## [PETIKAN HALAMAN]
Mengingat kembali pesantren Salafiyah Syafi’iah otomatis menghubungkan saya pada kakak perempuan saya yaitu Jumarnis Putri. Beliaulah yang menjadi perantara buat saya sehingga mengenal dan akhirnya berkesempatan mengunjungi salah satu pesantren terbesar di pulau Jawa tersebut pada tahun 2001. Bagi saya ia sosok kakak yang baik, gigih, pecinta buku dan pembelajar yang tekun.

Usai menamatkan bangku sekolah dasar tahun 1997 di SDN 2 Desa Empelu, Kecamatan Tanah Sepenggal, Kabupaten Bungo, ia begitu kekeh ingin melanjutkan sekolah ke pesantren Salafiyah Syafi’iah Situbondo, di saat teman sebayanya di kampung halaman masih ingin tinggal bersama orang tua mereka.  

Sebelum kakak saya sudah ada seorang lelaki dari Desa Empelu yang nyantri di pesantren tersebut. Saya biasa memanggilnya Bang Khaidir. Bedanya kakak saya baru memulai jenjang pendidikan tsanawiyah (SLTP sederajat) tahun 1997, sedangkan bang Khaidir di tahun yang sama sedang menempuh tahun terakhir madrasah Aliyah (SMA sederajat).

Sebagai perempuan tamatan sekolah dasar yang memilih sekolah jauh dari kampung jelas merupakan keputusan sulit bagi orangtua saya, dan karenanya memerlukan pertimbangan secara matang. Lebih-lebih sang kakak adalah anak perempuan semata wayang dari pasangan Yudisman-Muslinar, orang tua kami.

Tekad sang kakak yang begitu kuat mampu meyakinkan kedua orangtua saya, dan akhirnya ia berangkat untuk pertama kalinya ke pulau Jawa pada tahun 1997 bersama putra-putri dari desa Tanah Bekali, Tanah Periuk, Sungai Gambir, dan Sungai Embacang (semuanya berada dalam satu kecamatan Tanah Sepenggal).

## [DATA KAJIAN]
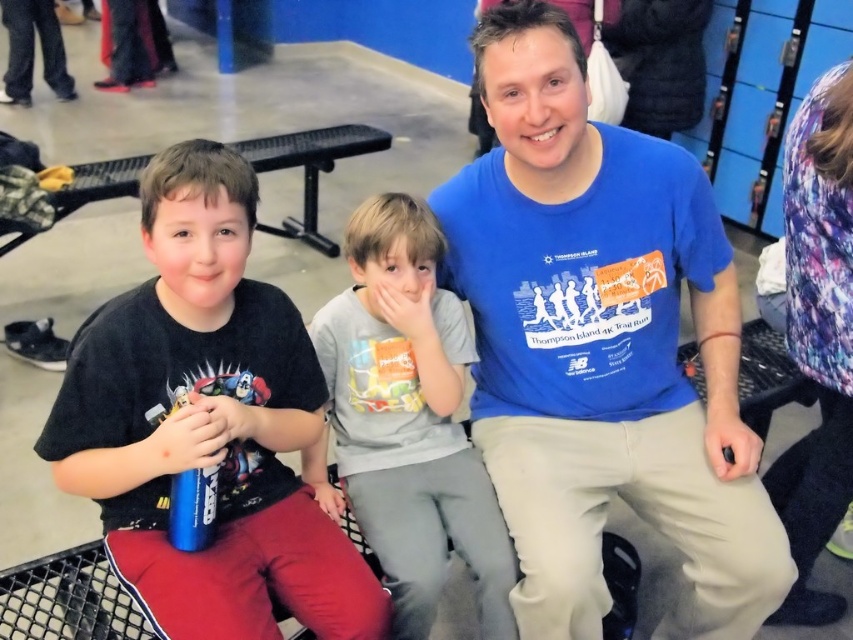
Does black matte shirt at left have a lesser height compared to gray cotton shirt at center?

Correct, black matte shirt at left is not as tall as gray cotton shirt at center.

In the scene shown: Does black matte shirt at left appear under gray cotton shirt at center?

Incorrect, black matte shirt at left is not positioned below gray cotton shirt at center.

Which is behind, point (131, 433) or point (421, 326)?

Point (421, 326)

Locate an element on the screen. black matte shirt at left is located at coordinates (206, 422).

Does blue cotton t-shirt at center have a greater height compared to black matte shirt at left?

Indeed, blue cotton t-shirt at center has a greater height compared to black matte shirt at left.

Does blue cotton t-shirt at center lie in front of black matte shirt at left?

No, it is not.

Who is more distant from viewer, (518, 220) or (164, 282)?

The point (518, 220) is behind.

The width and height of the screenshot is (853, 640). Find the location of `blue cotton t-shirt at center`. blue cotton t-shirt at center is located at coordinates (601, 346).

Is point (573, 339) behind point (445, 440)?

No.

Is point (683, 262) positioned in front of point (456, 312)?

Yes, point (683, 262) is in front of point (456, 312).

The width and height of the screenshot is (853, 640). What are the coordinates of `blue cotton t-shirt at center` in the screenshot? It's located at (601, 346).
--
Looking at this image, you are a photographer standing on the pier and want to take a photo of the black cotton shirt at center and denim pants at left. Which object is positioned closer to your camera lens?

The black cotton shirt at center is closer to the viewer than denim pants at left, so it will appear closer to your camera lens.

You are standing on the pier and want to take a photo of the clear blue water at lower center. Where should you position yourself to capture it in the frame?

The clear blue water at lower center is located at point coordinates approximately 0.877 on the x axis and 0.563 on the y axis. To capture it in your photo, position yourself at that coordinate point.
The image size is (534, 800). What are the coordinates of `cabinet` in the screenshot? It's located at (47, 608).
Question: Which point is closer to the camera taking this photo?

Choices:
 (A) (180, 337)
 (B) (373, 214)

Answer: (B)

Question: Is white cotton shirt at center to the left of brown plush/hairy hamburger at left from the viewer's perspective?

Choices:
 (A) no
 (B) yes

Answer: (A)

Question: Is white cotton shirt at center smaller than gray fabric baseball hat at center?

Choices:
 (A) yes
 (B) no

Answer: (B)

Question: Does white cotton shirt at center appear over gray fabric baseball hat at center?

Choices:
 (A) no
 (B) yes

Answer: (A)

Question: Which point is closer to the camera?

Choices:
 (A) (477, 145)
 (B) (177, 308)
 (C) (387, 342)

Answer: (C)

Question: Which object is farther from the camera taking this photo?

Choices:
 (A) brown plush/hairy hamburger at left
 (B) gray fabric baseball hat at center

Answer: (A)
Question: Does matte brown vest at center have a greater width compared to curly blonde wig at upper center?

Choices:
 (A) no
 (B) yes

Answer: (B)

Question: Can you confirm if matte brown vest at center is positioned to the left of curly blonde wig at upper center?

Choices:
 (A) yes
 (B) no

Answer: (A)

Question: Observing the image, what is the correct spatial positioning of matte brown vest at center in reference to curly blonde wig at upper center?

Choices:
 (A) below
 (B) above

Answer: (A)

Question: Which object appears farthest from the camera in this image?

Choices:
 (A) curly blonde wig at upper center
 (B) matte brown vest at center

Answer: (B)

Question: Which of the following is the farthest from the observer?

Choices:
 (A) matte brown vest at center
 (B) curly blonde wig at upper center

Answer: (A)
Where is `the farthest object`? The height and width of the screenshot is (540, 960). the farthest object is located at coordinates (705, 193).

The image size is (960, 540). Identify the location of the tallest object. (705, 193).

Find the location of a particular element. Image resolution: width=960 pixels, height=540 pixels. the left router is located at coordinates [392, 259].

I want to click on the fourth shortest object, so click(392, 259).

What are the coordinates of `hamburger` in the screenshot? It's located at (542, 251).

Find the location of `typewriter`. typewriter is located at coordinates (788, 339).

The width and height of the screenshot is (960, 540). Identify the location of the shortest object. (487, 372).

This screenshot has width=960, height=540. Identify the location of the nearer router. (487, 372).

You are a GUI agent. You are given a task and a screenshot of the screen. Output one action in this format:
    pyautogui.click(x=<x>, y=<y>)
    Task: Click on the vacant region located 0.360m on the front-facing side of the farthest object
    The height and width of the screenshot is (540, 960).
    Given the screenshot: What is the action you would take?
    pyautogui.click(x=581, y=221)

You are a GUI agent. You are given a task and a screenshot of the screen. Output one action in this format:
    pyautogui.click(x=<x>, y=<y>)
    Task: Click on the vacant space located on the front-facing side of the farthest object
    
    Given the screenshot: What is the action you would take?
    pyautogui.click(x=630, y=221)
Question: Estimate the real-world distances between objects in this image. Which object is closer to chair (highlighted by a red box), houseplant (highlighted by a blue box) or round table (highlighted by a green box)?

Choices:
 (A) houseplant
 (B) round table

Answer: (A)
---
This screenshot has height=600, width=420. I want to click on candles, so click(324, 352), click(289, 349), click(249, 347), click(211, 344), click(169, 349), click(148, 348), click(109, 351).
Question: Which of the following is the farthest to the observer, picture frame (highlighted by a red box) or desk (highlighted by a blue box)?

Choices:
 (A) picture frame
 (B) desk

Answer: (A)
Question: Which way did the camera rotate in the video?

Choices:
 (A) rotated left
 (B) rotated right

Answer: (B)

## [TUGAS 1]
Sebutkan semua nama desa yang muncul dalam kisah tentang kakak penulis dan pesantren Salafiyah Syafi’iah.
## [TUGAS 2]
Teruskan kisah tentang kakak penulis dan pesantren Salafiyah Syafi’iah, dimulai setelah kalimat terakhirnya.

## [RUANG JAWABAN 1]
Empelu, Tanah Bekali, Tanah Periuk, Sungai Gambir, Sungai Embacang

## [RUANG JAWABAN 2]
Saya masih ingat momen keberangkatan sang kakak bersama teman-temannya menggunakan bus antar provinsi. Saya lupa nama busnya. Para orang tua dan pihak keluarga masing-masing ikut menyaksikan keberangkatan mereka menuju Situbondo. Momen haru buat saya maupun orangtua saat itu lantaran harus berpisah sementara dengan sang kakak.

Keinginan kakak saya bersekolah di pesantren Salafiyah Syafi’iah agaknya didorong oleh informasi yang disampaikan seorang penceramah yaitu Utadz Ishaq. Warga di kecamatan Tanah Sepenggal biasa menyebut beliau Sahak Beton. Saya tidak tahu persis cerita di balik panggilan atau sebutan demikian. Yang saya tahu beliau kerap dipanggil mengisi ceramah dari satu mesjid ke mesjid lainnya, dan juga dari satu sekolah ke sekolah lainnya, terutama pada momen peringatan Hari Besar Islam seperti Maulid Nabi Muhammad SAW dan Isra’ Mikraj.  Bapak saya sendiri juga mendapat informasi mengenai pesantren Salafiyah Syafi’iah dari beliau.

Tidak hanya itu saja, dua anak sang penceramah tersebut yaitu Irwansyah dan Musnaini juga nyantri di pesantren Salafiyah Syafi’iah. Sependek yang saya tahu, Bang Irwansyah boleh dikata generasi awal santri Pesantren Salafiyah Syafi’iah yang berasal dari kecamatan Tanah Sepenggal kisaran tahun 1995. Baru setelahnya perlahan muncul generasi baru yang mengikuti jejaknya. Mereka umumnya tinggal di Desa Lubuk Landai, Sungai Embacang, Tanah Periuk, Sungai Gambir (semuanya berada di Kabupaten Bungo).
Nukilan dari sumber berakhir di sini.